Ma c’è un altro dato su cui fermarsi: la coincidenza con i referenda per l’integrazione degli oblast ucraini occupati nella Federazione russa. Essi sono stati interpretati come il gioco al rialzo di Putin per giustificare la mobilitazione parziale e soprattutto per minacciare il ricorso al nucleare previsto dalla dottrina militare russa per la difesa del territorio nazionale. Eppure, anticipati dall’indiscrezione di Erdogan sull’intenzione del Cremlino di trattare l’armistizio, i due discorsi di Putin sulla mobilitazione e alla firma dei decreti post-referendari hanno particolarmente insistito sulla mancanza di volontà in Occidente (non a Kiev) a negoziare davvero. A seguire, la dichiarazione contraddittoria di Zelensky, che ha sì definito la pace possibile solo dopo la riconquista totale, ma si è detto pronto a trattare solo quando il Cremlino avrà un altro inquilino: significa chiamare al tavolo direttamente Washington?

Questo mentre il fronte russo in Donbass cede, ma Kiev conta truppe ormai dimezzate, paventando la sproporzione con i numeri disponibili per Mosca. Non solo: alla nuova richiesta ucraina di adesione accelerata alla Nato, stavolta la Russia, per bocca della portavoce di Lavrov, ha reagito non con un altolà, ma con uno sprezzante “peggio per loro, ognuno per la sua strada”.

Lo scenario di sabotaggi e annessioni potrebbe rispondere a una logica speculare del “fatto compiuto”, a precostituire la soddisfazione unilaterale dei rispettivi obiettivi e tracciare le condizioni minime non negoziabili per cessare il fuoco.
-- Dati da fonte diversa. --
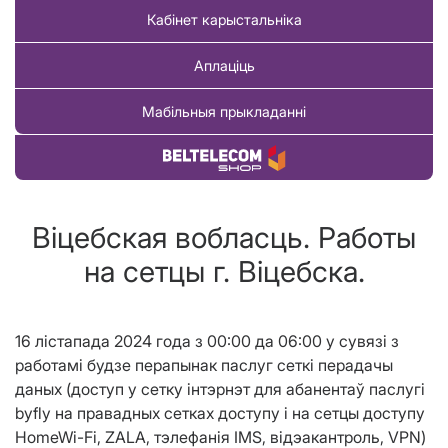
Кабінет карыстальніка
Аплаціць
Мабільныя прыкладанні
Купіць тавар
Віцебская вобласць. Работы
на сетцы г. Віцебска.
16 лістапада 2024 года з 00:00 да 06:00 у сувязі з
работамi будзе перапынак паслуг сеткі перадачы
даных (доступ у сетку інтэрнэт для абанентаў паслугі
byfly на правадных сетках доступу і на сетцы доступу
HomeWi-Fi, ZALA, тэлефанія IMS, відэакантроль, VPN)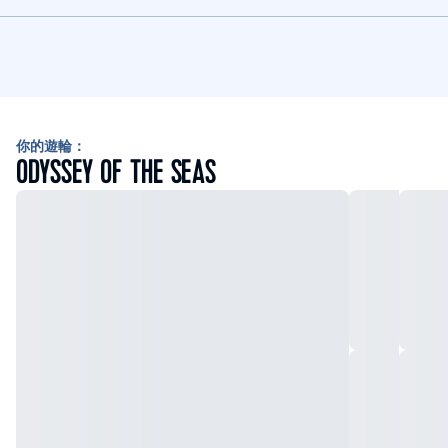
你的遊輪：
ODYSSEY OF THE SEAS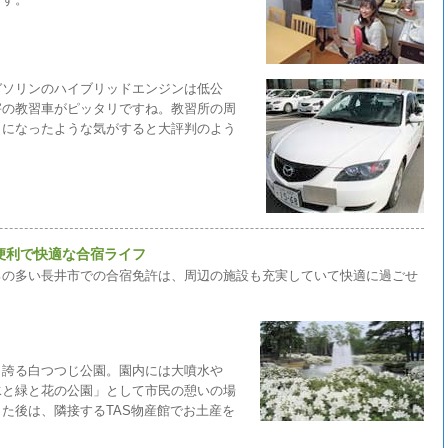
ガソリンのハイブリッドエンジンは低公
害の教習車がピッタリですね。教習所の周
イになったような気がすると大評判のよう
便利で快適な合宿ライフ
ろの多い長井市での合宿免許は、周辺の施設も充実していて快適に過ごせ
き誇る白つつじ公園。園内には大噴水や
水と緑と花の公園」として市民の憩いの場
た後は、隣接するTAS物産館でお土産を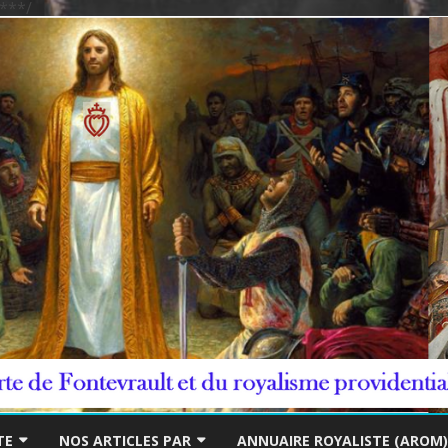
***/
Skip
to
TE
NOS ARTICLES PAR
ANNUAIRE ROYALISTE (AROM)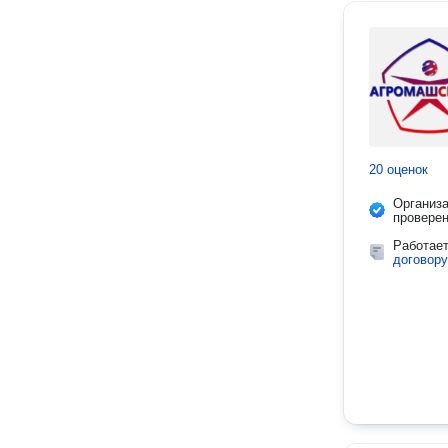
20 оценок
Организ
провере
Работае
договору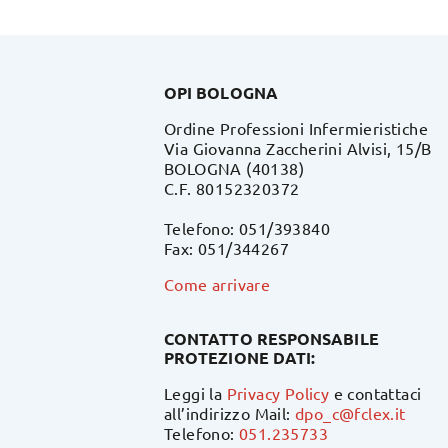
OPI BOLOGNA
Ordine Professioni Infermieristiche
Via Giovanna Zaccherini Alvisi, 15/B
BOLOGNA (40138)
C.F. 80152320372
Telefono: 051/393840
Fax: 051/344267
Come arrivare
CONTATTO RESPONSABILE
PROTEZIONE DATI:
Leggi la
Privacy Policy
e contattaci
all’indirizzo Mail:
dpo_c@fclex.it
Telefono:
051.235733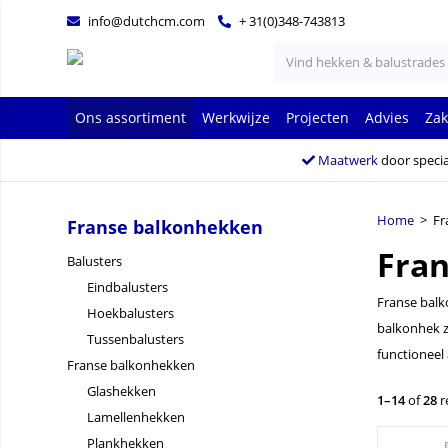
info@dutchcm.com
+ 31(0)348-743813
Ons assortiment
Werkwijze
Projecten
Advies
Zak
Maatwerk
door specia
Home
> Fr
Franse balkonhekken
Fra
Balusters
Eindbalusters
Franse balk
Hoekbalusters
balkonhek zo
Tussenbalusters
functioneel
Franse balkonhekken
Glashekken
1–14
of
28
r
Lamellenhekken
Plankhekken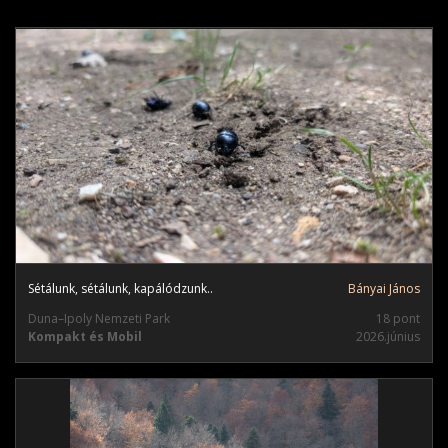
Sétálunk, sétálunk, kapálódzunk..
Bányai János
Duna–Ipoly Nemzeti Park
18 pont
Kompakt és Mobil
2026.június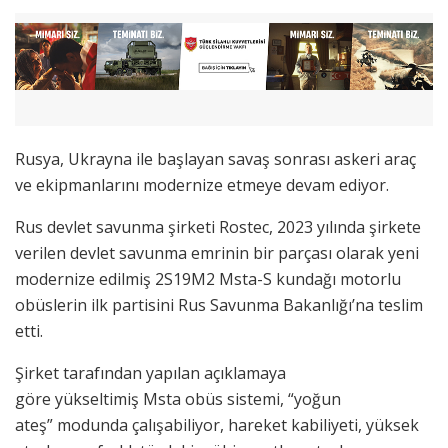
Rusya, Ukrayna ile başlayan savaş sonrası askeri araç
ve ekipmanlarını modernize etmeye devam ediyor.
Rus devlet savunma şirketi Rostec, 2023 yılında şirkete
verilen devlet savunma emrinin bir parçası olarak yeni
modernize edilmiş 2S19M2 Msta-S kundağı motorlu
obüslerin ilk partisini Rus Savunma Bakanlığı’na teslim
etti.
Şirket tarafından yapılan açıklamaya
göre yükseltimiş Msta obüs sistemi, “yoğun
ateş” modunda çalışabiliyor, hareket kabiliyeti, yüksek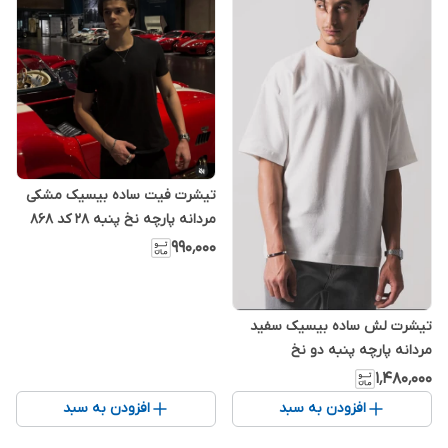
تیشرت فیت ساده بیسیک مشکی
مردانه پارچه نخ پنبه ۲۸ کد ۸۶۸
۹۹۰٬۰۰۰
تیشرت لش ساده بیسیک سفید
مردانه پارچه پنبه دو نخ
۱٬۴۸۰٬۰۰۰
افزودن به سبد
افزودن به سبد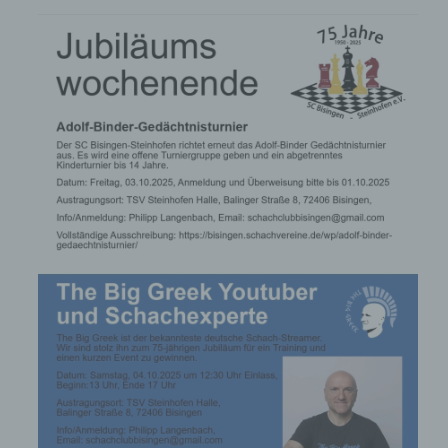
ausschließlich für die interne Verwendung bei dem
für die Verarbeitung Verantwortlichen und für
eigene Zwecke erhoben und gespeichert. Der für
die Verarbeitung Verantwortliche kann die
Weitergabe an einen oder mehrere
Auftragsverarbeiter, beispielsweise einen
Paketdienstleister, veranlassen, der die
personenbezogenen Daten ebenfalls
ausschließlich für eine interne Verwendung, die
dem für die Verarbeitung Verantwortlichen
zuzurechnen ist, nutzt.
Durch eine Registrierung auf der Internetseite des
für die Verarbeitung Verantwortlichen wird ferner
die vom Internet-Service-Provider (ISP) der
betroffenen Person vergebene IP-Adresse, das
Datum sowie die Uhrzeit der Registrierung
gespeichert. Die Speicherung dieser Daten erfolgt
vor dem Hintergrund, dass nur so der Missbrauch
unserer Dienste verhindert werden kann, und
diese Daten im Bedarfsfall ermöglichen,
begangene Straftaten aufzuklären. Insofern ist die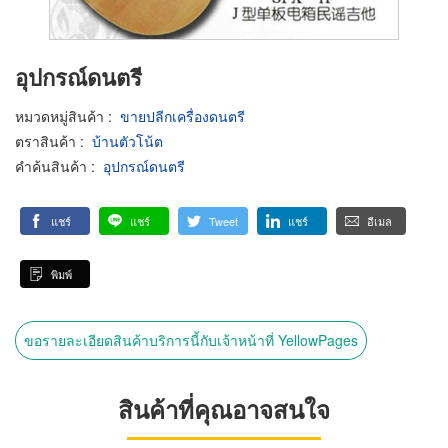
อุปกรณ์ดนตรี
หมวดหมู่สินค้า
:
ขายปลีกเครื่องดนตรี
ตราสินค้า
:
บ้านตัวโน้ต
คำค้นสินค้า
:
อุปกรณ์ดนตรี
แชร์
แชร์
Tweet
แชร์
อีเมล
พิมพ์
ขอรายละเอียดสินค้าบริการนี้กับเจ้าหน้าที่ YellowPages
สินค้าที่คุณอาจสนใจ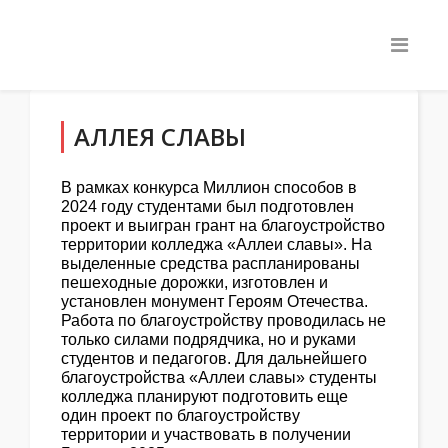
АЛЛЕЯ СЛАВЫ
В рамках конкурса Миллион способов в
2024 году студентами был подготовлен
проект и выигран грант на благоустройство
территории колледжа «Аллеи славы». На
выделенные средства распланированы
пешеходные дорожки, изготовлен и
установлен монумент Героям Отечества.
Работа по благоустройству проводилась не
только силами подрядчика, но и руками
студентов и педагогов. Для дальнейшего
благоустройства «Аллеи славы» студенты
колледжа планируют подготовить еще
один проект по благоустройству
территории и участвовать в получении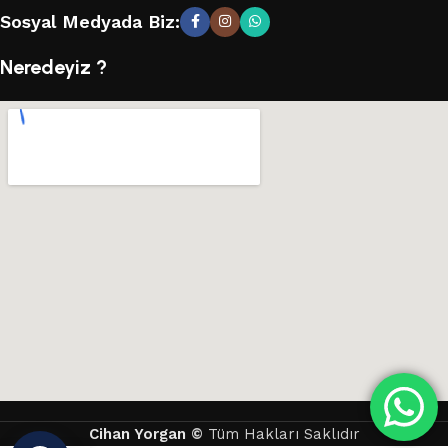
Sosyal Medyada Biz:
Neredeyiz ?
Cihan Yorgan
©
Tüm Hakları Saklıdır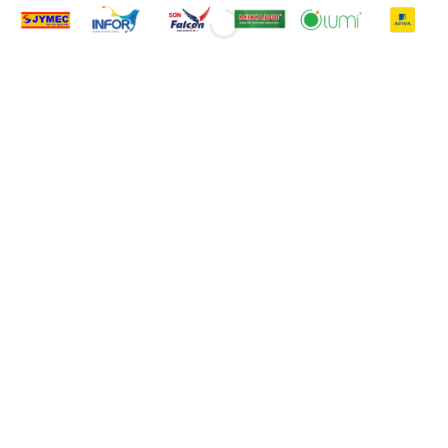
CÔNG TY SẢN XUẤT PHIM
QUẢNG CÁO HÀNG ĐẦU
SANXUATTTVC là Công ty sản xuất phim
quảng cáo và Truyền thông uy tín hàng đầu
tại Việt Nam, Với khẩu hiệu: "Sáng tạo
không ngừng", chúng tôi đã nỗ lực nghiên
cứu các ý tưởng, giải pháp và cách thức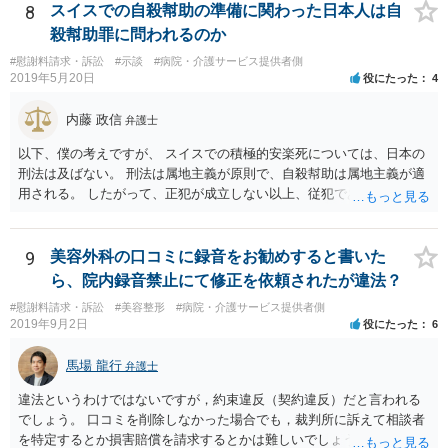
8
スイスでの自殺幇助の準備に関わった日本人は自
殺幇助罪に問われるのか
#慰謝料請求・訴訟
#示談
#病院・介護サービス提供者側
2019年5月20日
役にたった
4
内藤 政信
弁護士
以下、僕の考えですが、 スイスでの積極的安楽死については、日本の
刑法は及ばない。 刑法は属地主義が原則で、自殺幇助は属地主義が適
用される。 したがって、正犯が成立しない以上、従犯である幇助は成
立しな い。 スイスの法律はしりませんが、 おそらく幇助者が問われ
ることはないでしょう。 ほかに日本で成立するような犯罪はないでし
ょう。 遺灰についてはわかりません。おそらく薬物の検査はあるかも
9
美容外科の口コミに録音をお勧めすると書いた
し れませんが、禁製品にはあたらないでしょう。
ら、院内録音禁止にて修正を依頼されたが違法？
#慰謝料請求・訴訟
#美容整形
#病院・介護サービス提供者側
2019年9月2日
役にたった
6
馬場 龍行
弁護士
違法というわけではないですが，約束違反（契約違反）だと言われる
でしょう。 口コミを削除しなかった場合でも，裁判所に訴えて相談者
を特定するとか損害賠償を請求するとかは難しいでしょう。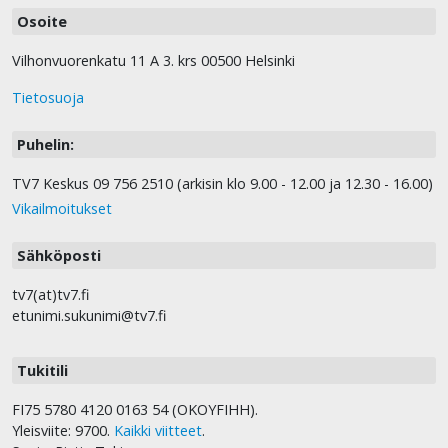
Osoite
Vilhonvuorenkatu 11 A 3. krs 00500 Helsinki
Tietosuoja
Puhelin:
TV7 Keskus 09 756 2510 (arkisin klo 9.00 - 12.00 ja 12.30 - 16.00)
Vikailmoitukset
Sähköposti
tv7(at)tv7.fi
etunimi.sukunimi@tv7.fi
Tukitili
FI75 5780 4120 0163 54 (OKOYFIHH).
Yleisviite: 9700.
Kaikki viitteet
.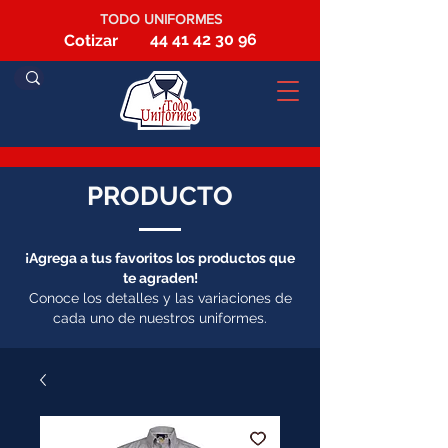
TODO UNIFORMES
44 41 42 30 96
Cotizar
PRODUCTO
¡Agrega a tus favoritos los productos que
te agraden!
Conoce los detalles y las variaciones de
cada uno de nuestros uniformes.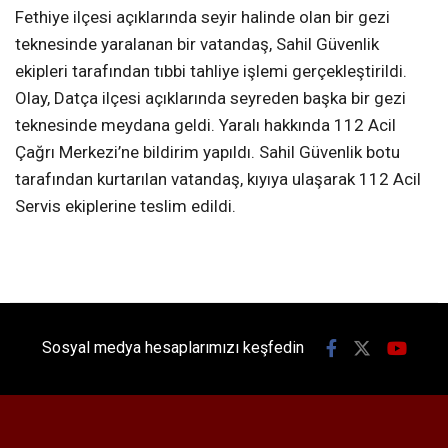
Fethiye ilçesi açıklarında seyir halinde olan bir gezi
teknesinde yaralanan bir vatandaş, Sahil Güvenlik
ekipleri tarafından tıbbi tahliye işlemi gerçekleştirildi.
Olay, Datça ilçesi açıklarında seyreden başka bir gezi
teknesinde meydana geldi. Yaralı hakkında 112 Acil
Çağrı Merkezi’ne bildirim yapıldı. Sahil Güvenlik botu
tarafından kurtarılan vatandaş, kıyıya ulaşarak 112 Acil
Servis ekiplerine teslim edildi.
Sosyal medya hesaplarımızı keşfedin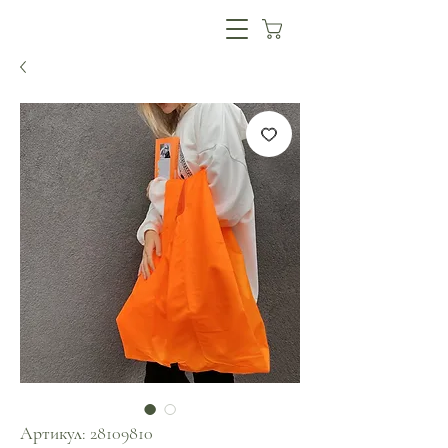
Артикул: 28109810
Assicurarsi la striscia russofona sul Mar Nero significherebbe per il Cremlino conseguire una vittoria moralmente e strategicamente accettabile. Per Washington, la fine del Nordstream sancirebbe simbolicamente la “polonizzazione” dell’Europa, sintonizzata sull’americanismo senza riserve. Ma il taglio anche solo provvisorio del ponte energetico alle spalle della Germania corona la demonizzazione della Russia, estirpando la tentazione di ripristinare le relazioni anteguerra. E serra i ranghi atlantici in funzione del contenimento cinese nel un nuovo ciclo della politica globale. Nella radicalizzazione bipolare, poco male se ciò spinge Mosca nelle braccia di Pechino, quando sortisce l’effetto di intimidire i restanti Brics e i Paesi che, bussando alla porta della Cooperazione di Shanghai, sperano di ricavare dal cuneo cinese i margini per giocare su più tavoli.

Non sono previsioni, ma rilevazioni in controluce delle occasioni apparecchiate dai fatti. Neanche del tutto ottimistiche, se prospettano la normalizzazione di una “Pace fredda” affidabile quanto un futuro impostato sul registro dello scontro di civiltà.